#### Parts of the exercise
1) In the passage on fashion supply chains, who leads the FReSCH project together with Dr. Hakan Karaosman?
2) Write the next part of the passage on fashion supply chains, picking up after its final sentence.

#### Reading passage
━━━━━━━━

In times of crisis, supply chains are put to the test, revealing weaknesses that may have been overlooked during normal operations. The Covid-19 pandemic has highlighted the need for knowledge and trust in supply chain relationships to ensure their survival. This is particularly important in the fashion industry, where economic, environmental and social sustainability practices often clash with one another.
To address this issue, the research centre Fashion’s Responsible Supply Chain Hub (FReSCH) is an action-research project that explores the tensions and unintended consequences of sustainability practices in the fashion industry. FReSCH, which the European Commission awarded with the prestigious Marie Skłodowska-Curie award, takes a top-down and bottom-up perspective to investigate how to provide a just transition to a low-carbon circular fashion industry.
One of FReSCH's recent papers, Chrysalis of Crisis: Covid-19 as a Catalyst for Awakening Power and Justice in a Luxury Fashion Supply Chain, showcases a scientific study on the impact of Covid-19 on relationships in a luxury fashion supply chain. The study reveals how actors in a fashion supply chain can cope when crisis hits, providing a roadmap for managing future catastrophic events such as climate change or natural disasters.
“Fashion brands need to realise that they depend on their suppliers’ knowledge and technical skills. The fashion industry characterised by complex and fragmented supply chains cannot survive future crises if it fails to integrate the people working across all these tiers into these conversations,” said Dr. Hakan Karaosman from Cardiff University, who leads the FReSCH project along with Professor Donna Marshall from University College Dublin.

━━━━━━━━

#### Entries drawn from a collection

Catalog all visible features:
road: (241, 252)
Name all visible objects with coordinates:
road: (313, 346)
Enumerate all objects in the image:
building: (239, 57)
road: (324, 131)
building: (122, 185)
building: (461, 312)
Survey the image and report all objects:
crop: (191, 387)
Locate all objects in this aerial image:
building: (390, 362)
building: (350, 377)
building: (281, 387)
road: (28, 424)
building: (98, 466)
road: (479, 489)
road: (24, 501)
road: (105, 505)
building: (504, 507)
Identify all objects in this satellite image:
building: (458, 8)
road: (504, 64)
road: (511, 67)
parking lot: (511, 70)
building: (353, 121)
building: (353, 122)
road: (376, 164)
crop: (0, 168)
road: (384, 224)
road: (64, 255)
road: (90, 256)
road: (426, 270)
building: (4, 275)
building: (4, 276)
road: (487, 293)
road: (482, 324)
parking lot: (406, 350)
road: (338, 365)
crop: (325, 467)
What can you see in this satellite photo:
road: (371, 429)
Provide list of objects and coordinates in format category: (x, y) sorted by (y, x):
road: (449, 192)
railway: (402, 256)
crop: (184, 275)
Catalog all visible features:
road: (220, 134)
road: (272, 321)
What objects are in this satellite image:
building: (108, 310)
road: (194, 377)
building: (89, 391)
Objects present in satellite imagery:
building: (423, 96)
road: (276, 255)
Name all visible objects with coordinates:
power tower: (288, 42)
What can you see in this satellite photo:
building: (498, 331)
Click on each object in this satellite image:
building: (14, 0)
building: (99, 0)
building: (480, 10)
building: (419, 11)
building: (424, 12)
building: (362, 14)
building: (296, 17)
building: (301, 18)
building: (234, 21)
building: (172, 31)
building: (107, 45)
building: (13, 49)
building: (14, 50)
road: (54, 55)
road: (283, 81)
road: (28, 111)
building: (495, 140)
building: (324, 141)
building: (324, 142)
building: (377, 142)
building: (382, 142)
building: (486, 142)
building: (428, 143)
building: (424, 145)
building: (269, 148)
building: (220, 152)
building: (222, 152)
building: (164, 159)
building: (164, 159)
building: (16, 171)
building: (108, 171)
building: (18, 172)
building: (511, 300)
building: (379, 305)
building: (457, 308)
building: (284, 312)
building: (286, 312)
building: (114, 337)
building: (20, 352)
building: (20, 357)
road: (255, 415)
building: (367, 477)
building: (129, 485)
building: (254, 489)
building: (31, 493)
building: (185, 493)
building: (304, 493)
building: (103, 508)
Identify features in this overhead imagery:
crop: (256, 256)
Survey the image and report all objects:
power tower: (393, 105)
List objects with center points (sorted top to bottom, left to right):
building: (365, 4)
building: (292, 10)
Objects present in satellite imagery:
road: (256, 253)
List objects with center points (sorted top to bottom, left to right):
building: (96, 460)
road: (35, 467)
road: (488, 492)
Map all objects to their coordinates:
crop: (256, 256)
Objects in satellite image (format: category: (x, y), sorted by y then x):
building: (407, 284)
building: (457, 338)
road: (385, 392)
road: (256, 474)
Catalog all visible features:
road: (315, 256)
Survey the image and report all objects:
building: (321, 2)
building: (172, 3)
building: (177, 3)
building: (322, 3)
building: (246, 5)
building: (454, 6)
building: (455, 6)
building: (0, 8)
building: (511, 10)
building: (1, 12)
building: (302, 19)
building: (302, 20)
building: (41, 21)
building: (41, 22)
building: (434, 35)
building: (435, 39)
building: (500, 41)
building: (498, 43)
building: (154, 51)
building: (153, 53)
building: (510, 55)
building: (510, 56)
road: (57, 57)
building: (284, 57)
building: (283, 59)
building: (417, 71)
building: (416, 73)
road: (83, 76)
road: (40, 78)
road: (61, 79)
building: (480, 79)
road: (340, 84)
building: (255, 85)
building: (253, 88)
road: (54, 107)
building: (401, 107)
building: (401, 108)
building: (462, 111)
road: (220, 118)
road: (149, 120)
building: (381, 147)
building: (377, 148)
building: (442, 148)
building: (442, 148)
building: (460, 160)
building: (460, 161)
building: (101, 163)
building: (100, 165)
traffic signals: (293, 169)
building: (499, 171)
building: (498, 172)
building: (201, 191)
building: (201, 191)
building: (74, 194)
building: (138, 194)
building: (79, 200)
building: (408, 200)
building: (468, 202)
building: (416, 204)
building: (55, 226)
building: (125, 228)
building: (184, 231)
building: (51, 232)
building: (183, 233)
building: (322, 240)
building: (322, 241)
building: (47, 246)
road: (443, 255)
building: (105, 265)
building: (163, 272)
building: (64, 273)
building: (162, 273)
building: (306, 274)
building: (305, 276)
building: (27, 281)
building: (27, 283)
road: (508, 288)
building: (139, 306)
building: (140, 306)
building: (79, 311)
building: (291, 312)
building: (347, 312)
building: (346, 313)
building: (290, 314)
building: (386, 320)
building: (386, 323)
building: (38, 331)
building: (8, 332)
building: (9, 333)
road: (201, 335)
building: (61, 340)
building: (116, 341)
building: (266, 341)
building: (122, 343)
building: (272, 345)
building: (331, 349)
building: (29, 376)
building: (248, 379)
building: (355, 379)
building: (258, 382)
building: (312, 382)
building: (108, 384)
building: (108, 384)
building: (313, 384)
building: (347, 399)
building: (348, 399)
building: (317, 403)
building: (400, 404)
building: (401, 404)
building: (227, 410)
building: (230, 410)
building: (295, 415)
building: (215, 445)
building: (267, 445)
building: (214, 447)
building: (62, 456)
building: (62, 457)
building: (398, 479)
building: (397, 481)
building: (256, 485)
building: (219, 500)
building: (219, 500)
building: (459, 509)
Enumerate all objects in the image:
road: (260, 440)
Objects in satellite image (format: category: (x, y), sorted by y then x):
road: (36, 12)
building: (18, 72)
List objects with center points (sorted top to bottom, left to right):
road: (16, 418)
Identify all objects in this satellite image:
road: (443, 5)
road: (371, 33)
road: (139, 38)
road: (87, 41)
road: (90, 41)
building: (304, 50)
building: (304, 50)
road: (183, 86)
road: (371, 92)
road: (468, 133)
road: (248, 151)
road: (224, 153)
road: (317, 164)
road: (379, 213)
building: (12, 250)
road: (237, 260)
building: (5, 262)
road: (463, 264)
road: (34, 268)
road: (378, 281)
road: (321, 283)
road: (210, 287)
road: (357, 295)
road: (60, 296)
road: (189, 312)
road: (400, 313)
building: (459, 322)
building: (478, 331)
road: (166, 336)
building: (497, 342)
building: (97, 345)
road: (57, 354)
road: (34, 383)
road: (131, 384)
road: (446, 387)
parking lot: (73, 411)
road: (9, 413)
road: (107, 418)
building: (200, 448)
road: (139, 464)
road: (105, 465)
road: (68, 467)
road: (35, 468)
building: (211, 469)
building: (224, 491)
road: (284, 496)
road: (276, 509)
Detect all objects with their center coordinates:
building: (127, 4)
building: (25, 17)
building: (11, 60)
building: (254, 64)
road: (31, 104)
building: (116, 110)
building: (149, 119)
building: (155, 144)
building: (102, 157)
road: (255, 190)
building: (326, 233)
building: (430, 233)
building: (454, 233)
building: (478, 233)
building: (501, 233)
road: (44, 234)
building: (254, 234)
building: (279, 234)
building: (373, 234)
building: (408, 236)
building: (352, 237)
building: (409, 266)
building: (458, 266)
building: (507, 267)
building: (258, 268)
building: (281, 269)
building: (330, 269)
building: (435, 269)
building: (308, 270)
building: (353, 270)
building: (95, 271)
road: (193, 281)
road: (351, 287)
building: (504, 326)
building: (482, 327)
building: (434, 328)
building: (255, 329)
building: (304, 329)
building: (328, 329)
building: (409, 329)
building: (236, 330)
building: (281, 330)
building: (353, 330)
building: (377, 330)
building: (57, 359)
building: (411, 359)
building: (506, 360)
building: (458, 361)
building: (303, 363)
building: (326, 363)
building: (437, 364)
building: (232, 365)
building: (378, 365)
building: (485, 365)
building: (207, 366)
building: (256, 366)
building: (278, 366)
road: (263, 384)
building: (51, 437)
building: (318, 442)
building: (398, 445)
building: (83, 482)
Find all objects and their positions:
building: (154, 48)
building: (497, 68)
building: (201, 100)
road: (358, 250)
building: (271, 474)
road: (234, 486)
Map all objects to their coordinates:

━━━━━━━━

#### Answers to the problems
1) Professor Donna Marshall from University College Dublin.

2)
During the Covid-19 crisis, many fashion brands used exploitative practices, leaving their lower-tier suppliers financially exposed and pushing some to bankruptcy. FReSCH's research shows that such self-interested tactics are counterproductive, as exploitation leads to resentment and can ultimately harm the entire supply chain, including consumers.
Many fashion brands have changed their supply chain model from one based on trust and innovation to one based on mistrust and punishment. They are missing the motherlode of innovative ideas that lie with suppliers and their workers. It is short-sighted and can only lead to failure. Brands need to realise the expertise and power inherent in lower-tiers of their supply chains and work with them to ensure everyone can thrive, - Professor Donna Marshall said.
To avoid situations where suppliers use individual and collective action to punish these behaviours, fashion brands must prioritise close relationships with their suppliers, providing financial and emotional support, acknowledging their expertise, and rewarding their efforts. By doing so, brands can ensure the economic prosperity of the entire supply chain and build trust that will be critical in times of crisis.
This project was funded under EXCELLENT SCIENCE Marie Skłodowska-Curie Actions .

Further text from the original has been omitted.